## PASSAGE SHOWN
| > > class Eq_Monad f where
| > > result :: a -> f a
| > > bind :: Eq b => f a -> (a -> f b) -> f b
| > > join :: Eq a => f (f a) -> f a
| > > ...........
| > Is there any reason why qualified types should not appear as the
| > declared types of instance variables in class declarations? Polymorphic
| Huh?? Methods with a context are perectly fine in Haskell.
I think I can explain the confusion here; version 2.28b of Gofer
doesn't allow qualifiers in the types of member functions But Haskell
does, and so does the next release of Gofer.
However, in my opinion, the class declaration above is not the solution
to the problem at hand. I've been playing with similar examples for some
time and come up with a few ideas for dealing with it.
There are two parts to this. First, we we really do want the original
class declaration for Monad without qualified types for member
functions:
class Monad m where result :: a -> m a
bind :: m a -> (a -> m b) -> m b
Restricting the type of bind to require, for example, an equality on
elements of type a is a bad idea because:
- in many cases, it's unnecessary (eg. List, Maybe, State, ...),
- in some cases, it's not good enough (eg. Monad Set where Set is
implemented using an ordered search tree, requiring Ord a).
Second, we need to be able to add the qualifying restrictions on a
per-constructor basis. My favoured way to do this is to reuse a
current piece of Haskell syntax with a new semantics. For example, if
I write a type declaration of the form:
data Ord a => Set a = ...

## DATASET EXCERPTS
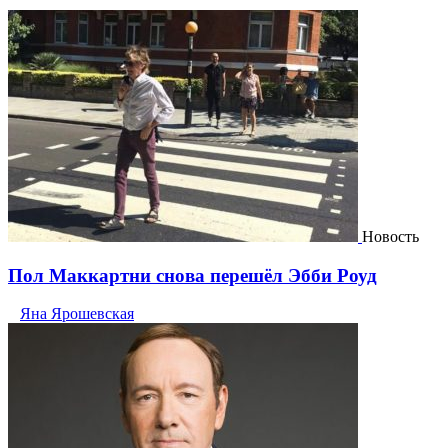
Новость
Пол Маккартни снова перешёл Эбби Роуд
Яна Ярошевская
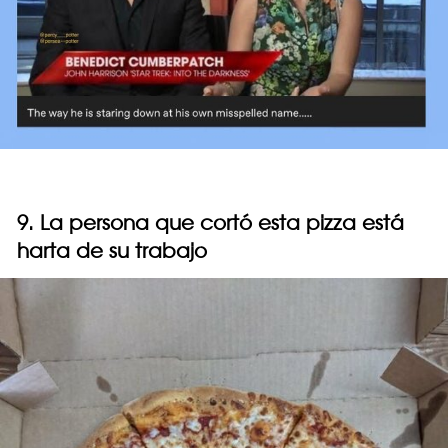
9. La persona que cortó esta pizza está
harta de su trabajo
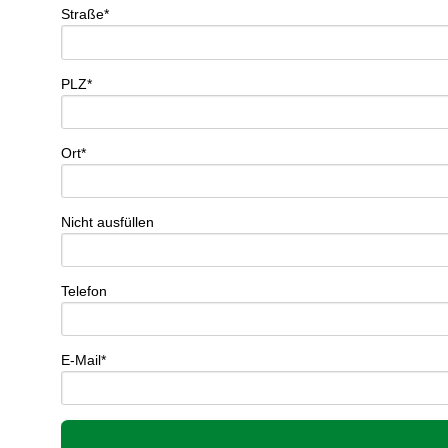
Straße*
PLZ*
Ort*
Nicht ausfüllen
Telefon
E-Mail*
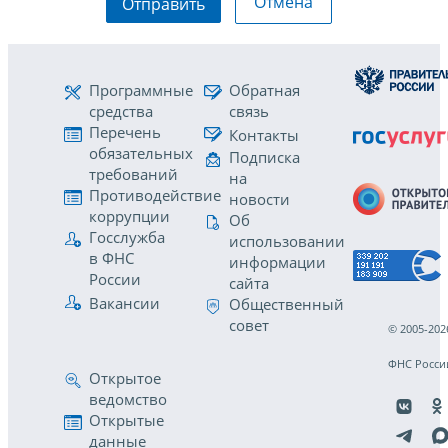
Отмена
Отправить
Программные
Обратная
средства
связь
Перечень
Контакты
обязательных
Подписка
требований
на
Противодействие
новости
коррупции
Об
Госслужба
использовании
в ФНС
информации
России
сайта
Вакансии
Общественный
совет
© 2005-202
ФНС Росси
Открытое
ведомство
Открытые
данные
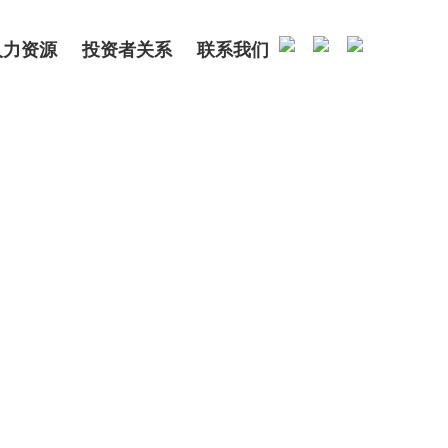
人力资源
投资者关系
联系我们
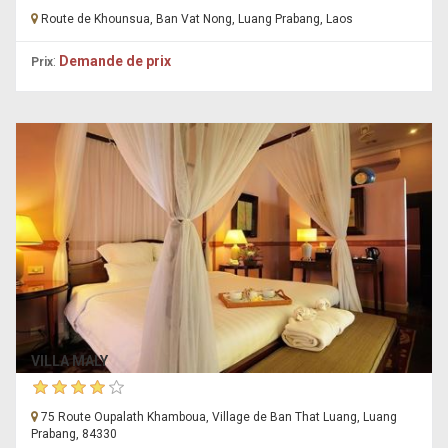
Route de Khounsua, Ban Vat Nong, Luang Prabang, Laos
:
Demande de prix
Prix
VILLA MALY
75 Route Oupalath Khamboua, Village de Ban That Luang, Luang
Prabang, 84330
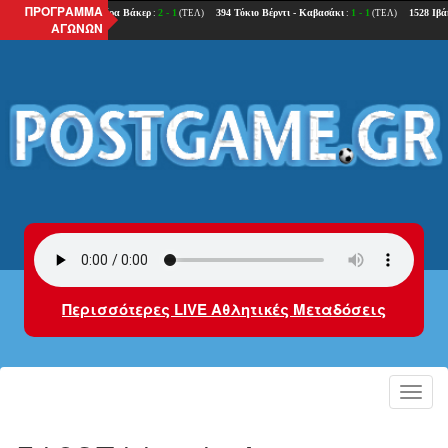
ΠΡΟΓΡΑΜΜΑ
ΑΓΩΝΩΝ
Περισσότερες LIVE Αθλητικές Μεταδόσεις
Toggl
navig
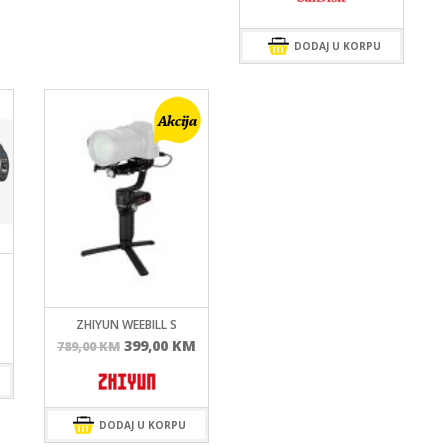
DODAJ U KORPU
ZHIYUN WEEBILL S
Izvorna
Trenutna
399,00
KM
789,00
KM
cijena
cijena
bila
je:
je:
399,00 KM.
789,00 KM.
DODAJ U KORPU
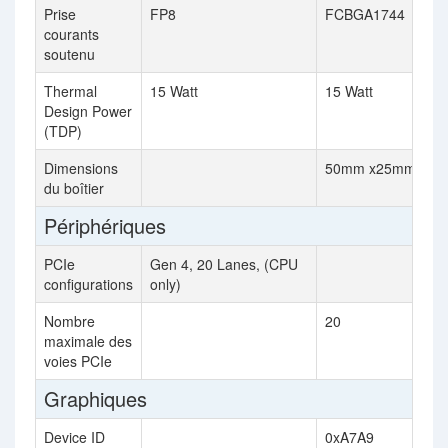
Prise
FP8
FCBGA1744
courants
soutenu
Thermal
15 Watt
15 Watt
Design Power
(TDP)
Dimensions
50mm x25mm
du boîtier
Périphériques
PCIe
Gen 4, 20 Lanes, (CPU
configurations
only)
Nombre
20
maximale des
voies PCIe
Graphiques
Device ID
0xA7A9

## WHAT TO WORK ON
In the Haskell thread, which version of Gofer does not allow qualifiers in the types of member functions?

## SOLUTION FOR THIS PROBLEM
Version 2.28b